By Maddy Rohr, K-State Research and Extension news service
Manhattan, KS— A wave of warm weather in the middle of February may draw the attention to winter grain mites – a concern to many farmers – but Kansas State University field crop entomologist Jeff Whitworth said they aren’t doing any damage right now.
“Most winter grain mites are in the egg stage right now. There are a few active nymphs and adults, but most are in the egg stage,” Whitworth said. “If you go out on a warmer night with a flashlight you can see some feeding on the leaves, but if it is colder, they will be down in the soil not really doing any damage.”
According to Whitworth, three pests may cause concern early in the season: winter grain mites, army cutworms and Hessian flies.

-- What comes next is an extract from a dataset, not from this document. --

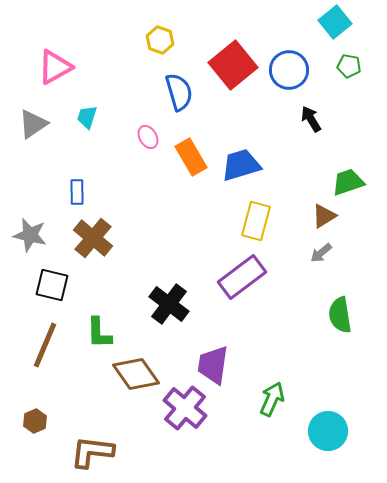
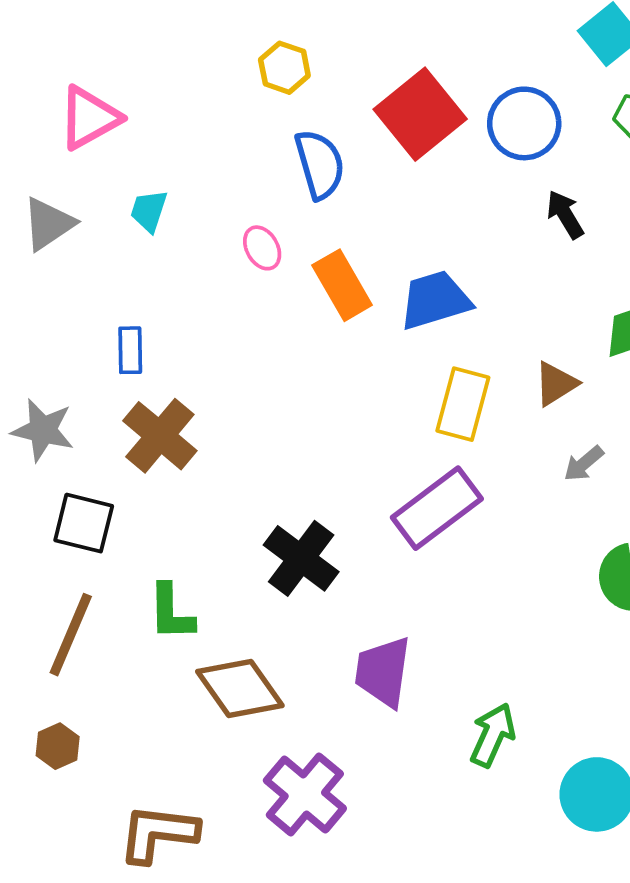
brown triangle: (324, 216) -> (556, 384), moved
purple cross: (185, 408) -> (305, 794), moved
brown hexagon: (35, 421) -> (58, 746), moved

Whitworth said all three are most active in late fall to early winter.
“Once temperatures drop, winter grain mites die off and just their eggs are left during winter, but army cutworms will be feeding anytime the temperatures are over 45-50 degrees Fahrenheit,” Whitworth said.
“The hessian fly is dormant right now, but if you have places in your wheat field last fall that looked like they’re going backwards or dying with dark blue-gray colored leaves, pull those up and you’ll see little mahogany colored, cigar-shaped flaxseed. That’s the resting stage of the hessian fly.”
When the weather consistently becomes warmer, these three pests mature and may cause damage.
“If the crops are still dormant, pests won’t feed on them very much. Even if they do, it’s not going to cause any problems. It’s once these crops — mainly wheat — come out of dormancy and start growing that we start having a problem,” Whitworth said.
Lack of soil moisture will add to pest-caused damage once crops break dormancy.
“That damage is going to show even more because those plants are also struggling for moisture,” Whitworth said. “It is a good idea to go out and try and figure out where those populations are, but you don’t need to do anything about them right now.”
Whitworth recommends sampling or monitoring the weak or thin areas to determine if the cause is pest-related and plan your action based upon pest identification. It is best to wait until plants have broken dormancy because pesticides do not work as well below 50 degrees F.
“So even if pests do feed on plants, it’s not going to impact the spring growth or the yield because the roots are already set. Don’t worry about trying to find a solution until everything breaks dormancy,” he said.